### MATERIAL DE TRABAJO
□ □ □ □ □ □ □

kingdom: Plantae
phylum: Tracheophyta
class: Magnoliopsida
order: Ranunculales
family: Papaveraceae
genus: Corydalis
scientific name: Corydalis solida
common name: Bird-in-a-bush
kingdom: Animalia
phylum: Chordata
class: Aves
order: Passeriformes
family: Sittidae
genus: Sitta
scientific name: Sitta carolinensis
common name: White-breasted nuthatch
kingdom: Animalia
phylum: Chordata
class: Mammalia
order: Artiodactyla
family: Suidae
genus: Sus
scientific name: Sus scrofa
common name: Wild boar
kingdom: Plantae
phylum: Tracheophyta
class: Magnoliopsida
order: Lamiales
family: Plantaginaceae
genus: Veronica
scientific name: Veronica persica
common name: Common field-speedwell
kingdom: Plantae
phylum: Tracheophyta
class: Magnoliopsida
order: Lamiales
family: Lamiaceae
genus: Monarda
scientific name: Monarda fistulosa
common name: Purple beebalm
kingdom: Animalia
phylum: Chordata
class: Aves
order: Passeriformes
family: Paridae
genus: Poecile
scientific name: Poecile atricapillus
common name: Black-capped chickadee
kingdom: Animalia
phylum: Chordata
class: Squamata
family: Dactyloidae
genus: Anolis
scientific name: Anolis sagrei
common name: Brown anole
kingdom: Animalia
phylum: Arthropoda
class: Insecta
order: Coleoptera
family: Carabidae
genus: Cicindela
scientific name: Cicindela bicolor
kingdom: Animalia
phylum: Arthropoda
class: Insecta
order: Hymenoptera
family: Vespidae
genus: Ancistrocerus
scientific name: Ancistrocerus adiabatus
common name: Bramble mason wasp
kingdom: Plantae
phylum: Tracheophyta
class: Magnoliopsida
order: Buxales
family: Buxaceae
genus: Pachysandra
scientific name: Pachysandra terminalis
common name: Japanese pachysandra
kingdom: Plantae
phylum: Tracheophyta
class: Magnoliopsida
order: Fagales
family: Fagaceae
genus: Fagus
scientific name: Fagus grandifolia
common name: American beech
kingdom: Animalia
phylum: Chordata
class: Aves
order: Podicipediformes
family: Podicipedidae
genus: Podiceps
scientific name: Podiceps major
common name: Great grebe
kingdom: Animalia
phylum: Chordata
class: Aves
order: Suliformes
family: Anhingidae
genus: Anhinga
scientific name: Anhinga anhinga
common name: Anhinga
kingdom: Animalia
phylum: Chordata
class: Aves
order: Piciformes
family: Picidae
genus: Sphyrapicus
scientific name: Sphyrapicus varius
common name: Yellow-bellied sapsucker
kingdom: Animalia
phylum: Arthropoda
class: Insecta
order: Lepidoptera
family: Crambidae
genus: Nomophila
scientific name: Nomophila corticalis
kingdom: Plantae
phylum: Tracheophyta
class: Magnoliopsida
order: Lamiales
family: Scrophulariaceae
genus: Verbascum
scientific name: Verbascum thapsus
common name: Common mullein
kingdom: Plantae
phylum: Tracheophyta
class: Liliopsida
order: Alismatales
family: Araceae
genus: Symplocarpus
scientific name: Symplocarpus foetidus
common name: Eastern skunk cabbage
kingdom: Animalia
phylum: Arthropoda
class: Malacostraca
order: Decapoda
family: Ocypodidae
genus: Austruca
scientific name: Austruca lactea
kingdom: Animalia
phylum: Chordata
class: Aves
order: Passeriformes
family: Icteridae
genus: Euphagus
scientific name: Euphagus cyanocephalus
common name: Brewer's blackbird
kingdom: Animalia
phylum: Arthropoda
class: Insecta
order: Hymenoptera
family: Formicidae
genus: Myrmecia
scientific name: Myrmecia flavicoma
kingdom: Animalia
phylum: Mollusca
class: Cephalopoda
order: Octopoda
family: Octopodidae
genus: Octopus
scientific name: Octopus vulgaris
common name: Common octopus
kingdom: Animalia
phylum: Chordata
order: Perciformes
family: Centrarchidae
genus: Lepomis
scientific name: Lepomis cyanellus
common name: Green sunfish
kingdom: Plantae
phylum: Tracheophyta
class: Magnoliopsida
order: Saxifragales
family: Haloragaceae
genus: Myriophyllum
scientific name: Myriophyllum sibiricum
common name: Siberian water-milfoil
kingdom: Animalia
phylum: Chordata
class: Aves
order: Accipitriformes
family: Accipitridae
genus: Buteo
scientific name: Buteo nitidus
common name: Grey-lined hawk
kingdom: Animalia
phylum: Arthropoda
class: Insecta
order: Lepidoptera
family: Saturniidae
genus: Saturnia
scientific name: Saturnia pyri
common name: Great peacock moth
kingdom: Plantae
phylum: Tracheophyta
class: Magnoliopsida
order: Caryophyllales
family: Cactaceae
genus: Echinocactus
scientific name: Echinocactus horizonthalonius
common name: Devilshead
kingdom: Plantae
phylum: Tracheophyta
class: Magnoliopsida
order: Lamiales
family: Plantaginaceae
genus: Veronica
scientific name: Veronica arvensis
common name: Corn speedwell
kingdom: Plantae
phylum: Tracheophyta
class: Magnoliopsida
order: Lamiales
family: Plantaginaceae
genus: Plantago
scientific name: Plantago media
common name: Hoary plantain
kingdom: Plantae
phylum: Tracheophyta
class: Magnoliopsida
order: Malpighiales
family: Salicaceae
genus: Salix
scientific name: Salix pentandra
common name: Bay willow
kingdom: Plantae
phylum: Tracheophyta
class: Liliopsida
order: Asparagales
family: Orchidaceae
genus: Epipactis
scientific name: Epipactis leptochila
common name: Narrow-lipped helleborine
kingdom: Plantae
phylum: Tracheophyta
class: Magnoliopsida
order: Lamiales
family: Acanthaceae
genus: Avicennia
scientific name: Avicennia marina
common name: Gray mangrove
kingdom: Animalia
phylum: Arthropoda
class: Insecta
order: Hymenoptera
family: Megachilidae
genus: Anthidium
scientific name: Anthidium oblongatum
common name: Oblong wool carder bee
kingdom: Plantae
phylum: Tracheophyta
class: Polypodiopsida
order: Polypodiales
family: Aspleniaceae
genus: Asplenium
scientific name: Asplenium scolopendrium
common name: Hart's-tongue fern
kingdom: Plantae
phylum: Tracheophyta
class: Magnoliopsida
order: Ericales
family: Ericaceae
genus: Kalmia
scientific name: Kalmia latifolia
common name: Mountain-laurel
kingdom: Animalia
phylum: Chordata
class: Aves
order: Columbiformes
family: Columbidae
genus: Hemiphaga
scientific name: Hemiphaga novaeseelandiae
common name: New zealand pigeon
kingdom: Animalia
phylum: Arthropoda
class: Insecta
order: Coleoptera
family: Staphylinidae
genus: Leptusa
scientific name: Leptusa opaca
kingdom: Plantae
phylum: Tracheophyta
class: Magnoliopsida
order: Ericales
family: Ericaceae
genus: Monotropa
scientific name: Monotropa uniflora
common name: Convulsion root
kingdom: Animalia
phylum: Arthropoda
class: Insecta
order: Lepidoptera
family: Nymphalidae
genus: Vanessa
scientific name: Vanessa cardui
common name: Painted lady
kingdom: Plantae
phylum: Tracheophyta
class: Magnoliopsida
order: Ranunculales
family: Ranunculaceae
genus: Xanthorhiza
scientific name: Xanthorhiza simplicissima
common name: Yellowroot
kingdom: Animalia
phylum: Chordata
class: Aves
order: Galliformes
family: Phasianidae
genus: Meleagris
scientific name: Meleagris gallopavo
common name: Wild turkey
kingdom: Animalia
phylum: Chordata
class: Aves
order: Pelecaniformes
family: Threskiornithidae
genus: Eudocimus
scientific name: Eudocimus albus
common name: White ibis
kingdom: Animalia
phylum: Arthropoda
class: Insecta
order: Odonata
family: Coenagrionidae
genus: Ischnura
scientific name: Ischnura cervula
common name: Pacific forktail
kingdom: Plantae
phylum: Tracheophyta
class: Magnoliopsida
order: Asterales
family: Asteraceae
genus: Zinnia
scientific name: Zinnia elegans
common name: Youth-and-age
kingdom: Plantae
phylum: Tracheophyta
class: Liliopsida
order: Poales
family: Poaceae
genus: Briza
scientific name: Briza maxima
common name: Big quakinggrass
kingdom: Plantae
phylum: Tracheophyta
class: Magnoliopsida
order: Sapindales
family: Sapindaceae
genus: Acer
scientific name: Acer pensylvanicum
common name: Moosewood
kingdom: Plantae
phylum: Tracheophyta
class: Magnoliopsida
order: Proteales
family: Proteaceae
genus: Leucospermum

□ □ □ □ □ □ □

Pasa a una lista JSON de cadenas, una por línea y sin líneas en blanco, las líneas del material que van desde la que contiene "common name: Green sunfish" hasta la que contiene "genus: Epipactis", ambas incluidas.

[
  "common name: Green sunfish",
  "kingdom: Plantae",
  "phylum: Tracheophyta",
  "class: Magnoliopsida",
  "order: Saxifragales",
  "family: Haloragaceae",
  "genus: Myriophyllum",
  "scientific name: Myriophyllum sibiricum",
  "common name: Siberian water-milfoil",
  "kingdom: Animalia",
  "phylum: Chordata",
  "class: Aves",
  "order: Accipitriformes",
  "family: Accipitridae",
  "genus: Buteo",
  "scientific name: Buteo nitidus",
  "common name: Grey-lined hawk",
  "kingdom: Animalia",
  "phylum: Arthropoda",
  "class: Insecta",
  "order: Lepidoptera",
  "family: Saturniidae",
  "genus: Saturnia",
  "scientific name: Saturnia pyri",
  "common name: Great peacock moth",
  "kingdom: Plantae",
  "phylum: Tracheophyta",
  "class: Magnoliopsida",
  "order: Caryophyllales",
  "family: Cactaceae",
  "genus: Echinocactus",
  "scientific name: Echinocactus horizonthalonius",
  "common name: Devilshead",
  "kingdom: Plantae",
  "phylum: Tracheophyta",
  "class: Magnoliopsida",
  "order: Lamiales",
  "family: Plantaginaceae",
  "genus: Veronica",
  "scientific name: Veronica arvensis",
  "common name: Corn speedwell",
  "kingdom: Plantae",
  "phylum: Tracheophyta",
  "class: Magnoliopsida",
  "order: Lamiales",
  "family: Plantaginaceae",
  "genus: Plantago",
  "scientific name: Plantago media",
  "common name: Hoary plantain",
  "kingdom: Plantae",
  "phylum: Tracheophyta",
  "class: Magnoliopsida",
  "order: Malpighiales",
  "family: Salicaceae",
  "genus: Salix",
  "scientific name: Salix pentandra",
  "common name: Bay willow",
  "kingdom: Plantae",
  "phylum: Tracheophyta",
  "class: Liliopsida",
  "order: Asparagales",
  "family: Orchidaceae",
  "genus: Epipactis"
]